Musicians want to create and not necessarily run a streaming platform or make devices where you can listen to digital files.
Consumer Expectations and Fairness to Artists
Consumers want convenience and instant gratification.
Many don’t stay up at night worrying whether the musicians on their Spotify playlist are getting their fair shares of payments and royalties owed for having their music shared with anyone at any time.
If you’re a songwriter you have to first get the song recorded, mastered, published, and distributed.
Technology has advanced that you can do this on your own now, and the advent of the internet did have a lightbulb moment at first where a musician could get rid of the middle man and go straight to the consumer, but this is where the content providers come in.
They stand to make the most money of all because they can aggregate and compile lots of files and curate what they want to license and then sell to the consumer to hear, download, or share.
Somehow, someway, they are going to make a lot of money to provide that service and store that data, and hopefully, the songwriter will get paid, but that’s not the business model.
The Business Model of Content Providers
The business model is to have the lowest overhead possible to become a destination and distribution hub and do it fast with the best quality.
There may be a reporting function that you provide the songwriter but at the end of the day, you have complete control over the data that is actually shared.
If you were cooking the books a little, no one would ever know.
This is where Blockchain technology comes in and creates a very level playing field.
Total transparency and traceability with every transaction whether that be downloads, streaming, or any other ancillary brand merchandise item.
Some content providers rely on promising notoriety for a creator, and hopefully, royalties will be available.
Their model dictates that a song could be played a million times in one day all over the world and that the artist is supposed to be happy for the recognition and not be selfish about full payment.
That’s ridiculous.
All the provider did was scale the very same transaction multiple times.
The Role of Blockchain Technology in Music
Blockchain comes along with its digital ledger and transparent smart contracts, and you will no longer have to rely on a company’s reporting exports to let you know how much you are owed if you are creating content and uploading it to their platform and provider technology.
There needs to be another platform where you can upload a song, and anyone can listen after paying a fee.
You have total access to all information regarding your fees and royalties owed.
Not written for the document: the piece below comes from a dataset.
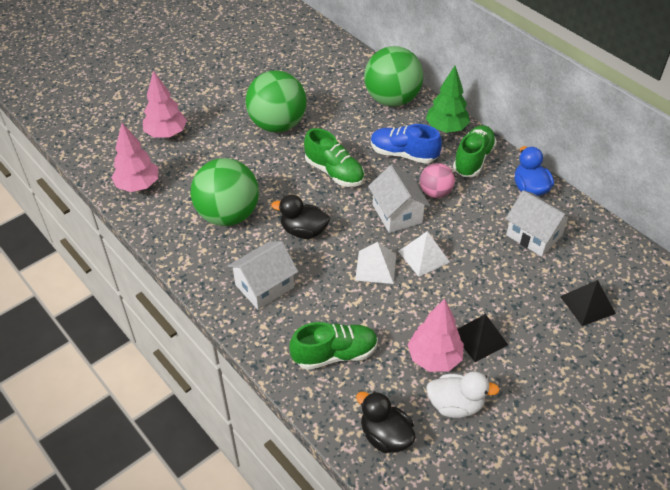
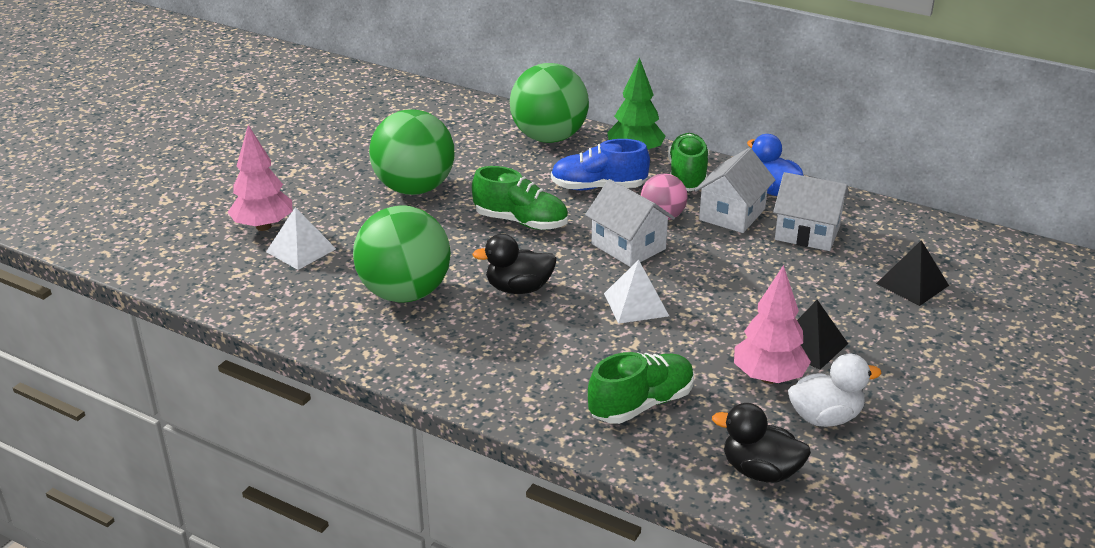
camera: 20 degrees left, 15 degrees down
pink tree [111,123,158,192] -> none
white house [228,241,298,310] -> white house moved to [694,148,775,233]
white pyramid [398,231,450,277] -> white pyramid moved to [266,207,336,270]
Nothing can be manipulated, skewed, hacked, disrupted, or overwritten.
You can double-check all revenue streams and transactions.
You could have a direct relationship with that consumer, and there is no mystery about who bought and when and how they intend to continue to support you.
You would no longer have to rely on statistics or analytics from places like BMI or ASCAP, which are supposed to monitor every time your song is licensed, played, or sold.
You wouldn’t have to wait for quarterly deposits or random fees to be siphoned away from your main account.
Conclusion
Blockchain technology can potentially disrupt the traditional model of the music industry by providing artists with more control, transparency, and direct access to their earnings.
It can eliminate the need for intermediaries who profit from creators’ hard work, ensuring that musicians receive fair compensation for their contributions.
As this technology evolves, it could lead to a more equitable and transparent industry where content creators no longer have to rely on opaque systems or complex royalty structures.
By embracing blockchain, the music industry can move towards a future where artists and their fans are more directly connected.
This shift would foster a fairer and more sustainable ecosystem for everyone involved.